* What to do:
A – Sum up the text on housing prices in two sentences.
B – Answer these questions on the text on housing prices:
(i) What does binning let a model learn?
(ii) Which two features must be crossed to learn city-specific relationships?
(iii) Crossing real-valued latitude with roomsPerPerson makes a 10% change in one feature equivalent to what?
C – Rewrite the text on housing prices from "One feature cross: [latitude" up to and including "feature (say, latitude)", putting "continuous" in place of "real-valued".

* Text shown:
-- -- --

Explore the options below.
Different cities in California have markedly different
housing prices.
Suppose you must create a model to predict housing prices. Which of the
following sets of features or feature crosses could learn
city-specific relationships between
roomsPerPerson
and
housing price?
Three separate binned features: [binned latitude],
[binned longitude], [binned roomsPerPerson]
Binning is good because it enables the model to learn nonlinear
relationships within a single feature. However, a city exists in
more than one dimension, so learning city-specific relationships
requires crossing latitude and longitude.
One feature cross: [latitude X longitude X
roomsPerPerson]
In this example, crossing real-valued features is not a good idea.
Crossing the real value of, say, latitude with
roomsPerPerson enables a 10% change in one feature (say, latitude)
to be equivalent to a 10% change in the other feature (say,
roomsPerPerson).

-- -- --

* Information shown:
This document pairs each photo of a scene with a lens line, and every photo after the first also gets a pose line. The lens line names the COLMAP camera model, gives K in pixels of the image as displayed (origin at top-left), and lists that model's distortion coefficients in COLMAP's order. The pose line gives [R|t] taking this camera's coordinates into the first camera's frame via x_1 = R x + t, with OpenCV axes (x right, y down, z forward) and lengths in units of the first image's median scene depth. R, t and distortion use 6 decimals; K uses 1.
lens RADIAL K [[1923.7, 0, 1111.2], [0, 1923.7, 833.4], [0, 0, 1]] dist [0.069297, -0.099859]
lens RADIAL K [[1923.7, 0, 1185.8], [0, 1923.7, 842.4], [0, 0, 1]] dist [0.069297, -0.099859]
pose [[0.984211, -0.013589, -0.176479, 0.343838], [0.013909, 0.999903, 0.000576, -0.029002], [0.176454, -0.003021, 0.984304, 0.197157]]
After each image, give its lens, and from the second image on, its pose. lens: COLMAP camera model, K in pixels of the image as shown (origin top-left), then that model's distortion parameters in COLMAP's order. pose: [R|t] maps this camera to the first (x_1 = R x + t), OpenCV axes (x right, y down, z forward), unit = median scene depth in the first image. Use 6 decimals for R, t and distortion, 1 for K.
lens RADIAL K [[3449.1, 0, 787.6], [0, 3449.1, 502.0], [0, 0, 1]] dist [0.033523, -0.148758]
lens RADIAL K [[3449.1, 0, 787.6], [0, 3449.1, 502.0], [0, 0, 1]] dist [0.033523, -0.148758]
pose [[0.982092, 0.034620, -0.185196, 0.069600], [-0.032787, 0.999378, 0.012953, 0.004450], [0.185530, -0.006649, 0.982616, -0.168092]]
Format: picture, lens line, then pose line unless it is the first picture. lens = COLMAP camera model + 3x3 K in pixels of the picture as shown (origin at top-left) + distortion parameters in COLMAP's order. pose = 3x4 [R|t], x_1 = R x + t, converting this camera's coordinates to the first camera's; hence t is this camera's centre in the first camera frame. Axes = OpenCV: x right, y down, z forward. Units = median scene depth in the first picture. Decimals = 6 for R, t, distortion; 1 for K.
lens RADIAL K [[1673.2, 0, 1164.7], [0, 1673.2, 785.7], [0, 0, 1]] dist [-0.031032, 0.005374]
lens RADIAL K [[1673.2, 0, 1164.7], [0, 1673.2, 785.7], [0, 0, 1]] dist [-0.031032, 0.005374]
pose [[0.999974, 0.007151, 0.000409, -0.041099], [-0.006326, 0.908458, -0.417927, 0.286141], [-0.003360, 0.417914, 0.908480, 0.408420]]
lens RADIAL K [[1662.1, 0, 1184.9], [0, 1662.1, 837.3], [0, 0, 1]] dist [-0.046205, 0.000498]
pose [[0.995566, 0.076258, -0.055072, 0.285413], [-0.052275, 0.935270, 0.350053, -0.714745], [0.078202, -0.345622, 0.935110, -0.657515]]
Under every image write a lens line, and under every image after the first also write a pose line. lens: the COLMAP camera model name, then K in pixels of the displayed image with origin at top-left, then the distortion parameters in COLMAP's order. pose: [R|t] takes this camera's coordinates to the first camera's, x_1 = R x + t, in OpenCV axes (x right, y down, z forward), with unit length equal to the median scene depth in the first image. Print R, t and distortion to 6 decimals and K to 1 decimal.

-- -- --

* Solutions to each task:
A – The text asks which sets of features or feature crosses could learn city-specific relationships between roomsPerPerson and housing price, given that California cities have markedly different housing prices. It explains that three separate binned features fall short because learning city-specific relationships requires crossing latitude and longitude, and that one cross of real-valued latitude, longitude and roomsPerPerson is not a good idea.

B –
(i) Nonlinear relationships within a single feature.
(ii) Latitude and longitude.
(iii) A 10% change in the other feature.

C –
One feature cross: [latitude X longitude X
roomsPerPerson]
In this example, crossing continuous features is not a good idea.
Crossing the real value of, say, latitude with
roomsPerPerson enables a 10% change in one feature (say, latitude)